Thing is, ntfs_inode.name[] is an array of le16's. But local variable `i'
in there is a byte index, not an le16 index. We end up writing that 0x0000
at twice the intended offset.

So I think this was meant:

--- a/fs/ntfs/inode.c~a
+++ a/fs/ntfs/inode.c
@@ -140,7 +140,7 @@ static int ntfs_init_locked_inode(struct
if (!ni->name)
return -ENOMEM;
memcpy(ni->name, na->name, i);
- ni->name[i] = 0;
+ ni->name[na->name_len] = 0;
}
return 0;
}
_

2007-05-25 06:28:01

by Dave Young

[permalink] [raw]
Subject: Re: 2.6.22-rc2-mm1 NTFS & SLUB related fix

Hi Andrew,

> So I think this was meant:
>
> --- a/fs/ntfs/inode.c~a
> +++ a/fs/ntfs/inode.c
> @@ -140,7 +140,7 @@ static int ntfs_init_locked_inode(struct
> if (!ni->name)
> return -ENOMEM;
> memcpy(ni->name, na->name, i);
> - ni->name[i] = 0;
> + ni->name[na->name_len] = 0;
> }
> return 0;
> }
> _
>

I tested it , it doesn't work.

2007-05-25 06:44:17

by Andrew Morton

[permalink] [raw]
Subject: Re: 2.6.22-rc2-mm1 NTFS & SLUB related fix

On Fri, 25 May 2007 06:27:51 +0000 "young dave" <[email protected]> wrote:

> Hi Andrew,
>
> > So I think this was meant:
> >
> > --- a/fs/ntfs/inode.c~a
> > +++ a/fs/ntfs/inode.c
> > @@ -140,7 +140,7 @@ static int ntfs_init_locked_inode(struct
> > if (!ni->name)
> > return -ENOMEM;
> > memcpy(ni->name, na->name, i);
> > - ni->name[i] = 0;
> > + ni->name[na->name_len] = 0;
> > }
> > return 0;
> > }
> > _
> >
>
> I tested it , it doesn't work.

Surprised.
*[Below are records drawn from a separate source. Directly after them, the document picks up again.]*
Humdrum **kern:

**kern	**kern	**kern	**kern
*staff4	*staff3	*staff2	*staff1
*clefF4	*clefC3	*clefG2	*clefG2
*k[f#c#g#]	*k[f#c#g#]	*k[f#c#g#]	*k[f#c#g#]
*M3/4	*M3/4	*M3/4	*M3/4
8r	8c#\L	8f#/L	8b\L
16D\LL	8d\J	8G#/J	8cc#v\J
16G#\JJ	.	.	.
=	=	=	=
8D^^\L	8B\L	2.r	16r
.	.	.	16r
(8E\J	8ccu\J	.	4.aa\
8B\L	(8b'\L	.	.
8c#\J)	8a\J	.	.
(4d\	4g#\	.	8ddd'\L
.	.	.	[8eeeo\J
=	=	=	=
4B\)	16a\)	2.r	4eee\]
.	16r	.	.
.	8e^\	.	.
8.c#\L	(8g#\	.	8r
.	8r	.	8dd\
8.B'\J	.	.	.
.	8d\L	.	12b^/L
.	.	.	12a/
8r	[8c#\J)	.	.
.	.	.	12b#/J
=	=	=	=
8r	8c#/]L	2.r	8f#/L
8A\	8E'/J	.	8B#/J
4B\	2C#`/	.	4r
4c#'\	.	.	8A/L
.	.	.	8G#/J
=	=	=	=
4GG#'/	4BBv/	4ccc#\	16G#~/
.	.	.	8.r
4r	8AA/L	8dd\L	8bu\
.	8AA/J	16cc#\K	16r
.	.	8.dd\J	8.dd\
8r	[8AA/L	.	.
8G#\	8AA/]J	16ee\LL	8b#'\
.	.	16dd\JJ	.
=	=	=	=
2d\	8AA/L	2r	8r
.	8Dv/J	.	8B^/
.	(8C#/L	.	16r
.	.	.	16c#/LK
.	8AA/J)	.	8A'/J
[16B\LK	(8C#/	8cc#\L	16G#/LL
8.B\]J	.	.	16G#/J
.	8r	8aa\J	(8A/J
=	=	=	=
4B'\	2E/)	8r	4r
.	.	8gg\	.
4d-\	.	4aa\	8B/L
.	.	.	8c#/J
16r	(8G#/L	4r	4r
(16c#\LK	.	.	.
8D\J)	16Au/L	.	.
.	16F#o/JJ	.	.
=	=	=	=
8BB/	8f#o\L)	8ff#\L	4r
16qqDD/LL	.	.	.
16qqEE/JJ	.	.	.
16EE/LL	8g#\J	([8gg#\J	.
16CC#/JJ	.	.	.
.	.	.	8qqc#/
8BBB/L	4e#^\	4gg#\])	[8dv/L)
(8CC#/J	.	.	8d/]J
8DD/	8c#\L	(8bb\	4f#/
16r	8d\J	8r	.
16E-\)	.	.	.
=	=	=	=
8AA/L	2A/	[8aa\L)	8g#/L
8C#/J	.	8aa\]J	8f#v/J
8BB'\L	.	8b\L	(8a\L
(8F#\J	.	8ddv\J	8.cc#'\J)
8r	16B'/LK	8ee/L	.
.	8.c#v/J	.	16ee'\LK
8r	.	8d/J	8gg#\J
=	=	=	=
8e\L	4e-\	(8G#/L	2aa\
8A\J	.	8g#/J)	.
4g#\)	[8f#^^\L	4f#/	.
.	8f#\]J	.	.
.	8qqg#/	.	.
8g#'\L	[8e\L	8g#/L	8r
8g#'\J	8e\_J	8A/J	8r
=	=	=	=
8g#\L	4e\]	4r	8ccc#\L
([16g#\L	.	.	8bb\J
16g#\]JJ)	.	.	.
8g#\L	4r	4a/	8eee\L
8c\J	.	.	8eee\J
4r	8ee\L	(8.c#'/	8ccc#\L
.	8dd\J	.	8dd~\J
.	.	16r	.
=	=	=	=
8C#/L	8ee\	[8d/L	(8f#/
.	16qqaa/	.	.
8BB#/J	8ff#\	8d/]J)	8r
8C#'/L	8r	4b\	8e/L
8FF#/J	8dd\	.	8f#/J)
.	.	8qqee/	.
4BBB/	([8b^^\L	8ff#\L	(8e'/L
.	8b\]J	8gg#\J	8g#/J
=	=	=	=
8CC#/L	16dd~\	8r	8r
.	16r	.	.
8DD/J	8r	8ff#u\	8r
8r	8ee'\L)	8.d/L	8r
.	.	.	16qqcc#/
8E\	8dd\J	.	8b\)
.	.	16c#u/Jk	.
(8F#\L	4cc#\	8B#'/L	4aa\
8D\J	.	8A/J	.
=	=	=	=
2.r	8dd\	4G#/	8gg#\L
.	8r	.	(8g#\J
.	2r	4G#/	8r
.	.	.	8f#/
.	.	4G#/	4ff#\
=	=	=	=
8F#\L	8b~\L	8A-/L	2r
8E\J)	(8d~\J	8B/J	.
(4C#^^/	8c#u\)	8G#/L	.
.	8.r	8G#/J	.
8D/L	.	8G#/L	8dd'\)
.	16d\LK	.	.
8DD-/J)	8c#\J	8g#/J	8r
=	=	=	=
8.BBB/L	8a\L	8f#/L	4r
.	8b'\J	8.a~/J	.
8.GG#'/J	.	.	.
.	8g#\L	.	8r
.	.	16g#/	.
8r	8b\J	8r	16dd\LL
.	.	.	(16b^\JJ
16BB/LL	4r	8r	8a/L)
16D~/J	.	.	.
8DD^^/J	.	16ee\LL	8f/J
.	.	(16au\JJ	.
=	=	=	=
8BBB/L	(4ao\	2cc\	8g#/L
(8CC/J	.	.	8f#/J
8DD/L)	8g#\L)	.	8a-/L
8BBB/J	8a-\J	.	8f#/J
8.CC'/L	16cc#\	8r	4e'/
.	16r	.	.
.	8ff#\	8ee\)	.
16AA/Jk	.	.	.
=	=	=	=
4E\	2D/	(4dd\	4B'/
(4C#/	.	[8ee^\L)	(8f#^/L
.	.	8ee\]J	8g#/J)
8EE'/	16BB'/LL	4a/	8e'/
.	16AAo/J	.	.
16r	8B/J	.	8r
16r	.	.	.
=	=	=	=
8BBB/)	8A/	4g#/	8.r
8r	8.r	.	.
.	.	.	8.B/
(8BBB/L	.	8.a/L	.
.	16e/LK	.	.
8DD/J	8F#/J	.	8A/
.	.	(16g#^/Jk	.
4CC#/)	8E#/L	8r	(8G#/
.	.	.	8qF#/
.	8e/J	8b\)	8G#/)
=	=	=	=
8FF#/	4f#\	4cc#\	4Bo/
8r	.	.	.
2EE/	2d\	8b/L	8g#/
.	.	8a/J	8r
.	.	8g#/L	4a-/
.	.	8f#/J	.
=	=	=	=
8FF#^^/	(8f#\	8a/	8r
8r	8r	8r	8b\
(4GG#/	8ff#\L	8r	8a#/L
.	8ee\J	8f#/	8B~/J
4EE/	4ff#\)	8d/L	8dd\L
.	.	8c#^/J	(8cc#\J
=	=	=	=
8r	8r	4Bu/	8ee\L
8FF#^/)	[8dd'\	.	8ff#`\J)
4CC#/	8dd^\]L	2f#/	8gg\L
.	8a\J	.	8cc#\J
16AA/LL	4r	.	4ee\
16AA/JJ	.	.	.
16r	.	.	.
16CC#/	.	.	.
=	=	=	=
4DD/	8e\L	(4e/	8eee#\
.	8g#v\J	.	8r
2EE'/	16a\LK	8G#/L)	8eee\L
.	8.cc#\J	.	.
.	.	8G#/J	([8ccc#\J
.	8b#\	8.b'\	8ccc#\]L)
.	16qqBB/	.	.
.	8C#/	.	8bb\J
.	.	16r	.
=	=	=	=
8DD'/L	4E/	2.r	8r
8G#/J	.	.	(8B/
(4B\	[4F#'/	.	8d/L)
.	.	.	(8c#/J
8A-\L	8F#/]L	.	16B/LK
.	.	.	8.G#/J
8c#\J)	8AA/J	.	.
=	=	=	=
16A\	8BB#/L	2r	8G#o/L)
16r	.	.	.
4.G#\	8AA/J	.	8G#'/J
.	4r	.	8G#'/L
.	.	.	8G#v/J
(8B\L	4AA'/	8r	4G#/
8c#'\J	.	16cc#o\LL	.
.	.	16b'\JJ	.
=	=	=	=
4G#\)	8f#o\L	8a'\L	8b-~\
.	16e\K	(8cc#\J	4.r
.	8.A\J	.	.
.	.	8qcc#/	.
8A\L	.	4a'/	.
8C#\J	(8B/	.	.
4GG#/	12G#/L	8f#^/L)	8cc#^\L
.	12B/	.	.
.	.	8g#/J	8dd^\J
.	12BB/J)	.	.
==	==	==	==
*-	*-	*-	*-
Are you really sure that you had the patch applied, and that you
tested the right kernel, etc?

2007-05-25 06:48:42

by Dave Young

[permalink] [raw]
Subject: Re: 2.6.22-rc2-mm1 NTFS & SLUB related fix

Yes, I'm sure. but the patch in top post of mine works, the diffrence
is using kzalloc and remove the "ni->name[i] = 0;" line.

Regards
dave

2007-05-25 07:01:36

by Andrew Morton

[permalink] [raw]
Subject: Re: 2.6.22-rc2-mm1 NTFS & SLUB related fix

On Fri, 25 May 2007 06:48:34 +0000 "young dave" <[email protected]> wrote:

> Yes, I'm sure. but the patch in top post of mine works, the diffrence
> is using kzalloc and remove the "ni->name[i] = 0;" line.
>

Let's walk through the existing code:

i = na->name_len * sizeof(ntfschar);

now, i = na->name_len * 2

ni->name = kmalloc(i + sizeof(ntfschar), GFP_ATOMIC);

we allocated (na->name_len * 2 + 2) bytes

if (!ni->name)
return -ENOMEM;
memcpy(ni->name, na->name, i);

we copied (na->name_len * 2) bytes

ni->name[i] = 0;

here, we zero the two bytes at byte offsets ((na->name_len * 2) * 2) and
((na->name_len * 2) * 2 + 1), and that is the bug. We _want_ to zero
the two bytes at byte offsets (na->name_len * 2) and (na->name_len * 2 + 1),
which we can do in C via

ni->name[na->name_len] = 0;

because sizeof(*(ni->name)) == 2.


So I'm still suspecting that you mistested that change.

2007-05-25 07:10:47

by Dave Young

[permalink] [raw]
Subject: Re: 2.6.22-rc2-mm1 NTFS & SLUB related fix

Hi,
I'm very sorry, andrew, you are right.
I directly modified the source and forgot remove the line ni->name[i] = 0;

Regards
dave

2007-05-25 07:18:53

by Andrew Morton

[permalink] [raw]
Subject: Re: 2.6.22-rc2-mm1 NTFS & SLUB related fix

On Fri, 25 May 2007 07:10:38 +0000 "young dave" <[email protected]> wrote:

> Hi,
> I'm very sorry, andrew, you are right.
> I directly modified the source and forgot remove the line ni->name[i] = 0;
>

Phew ;)

Thanks for checking.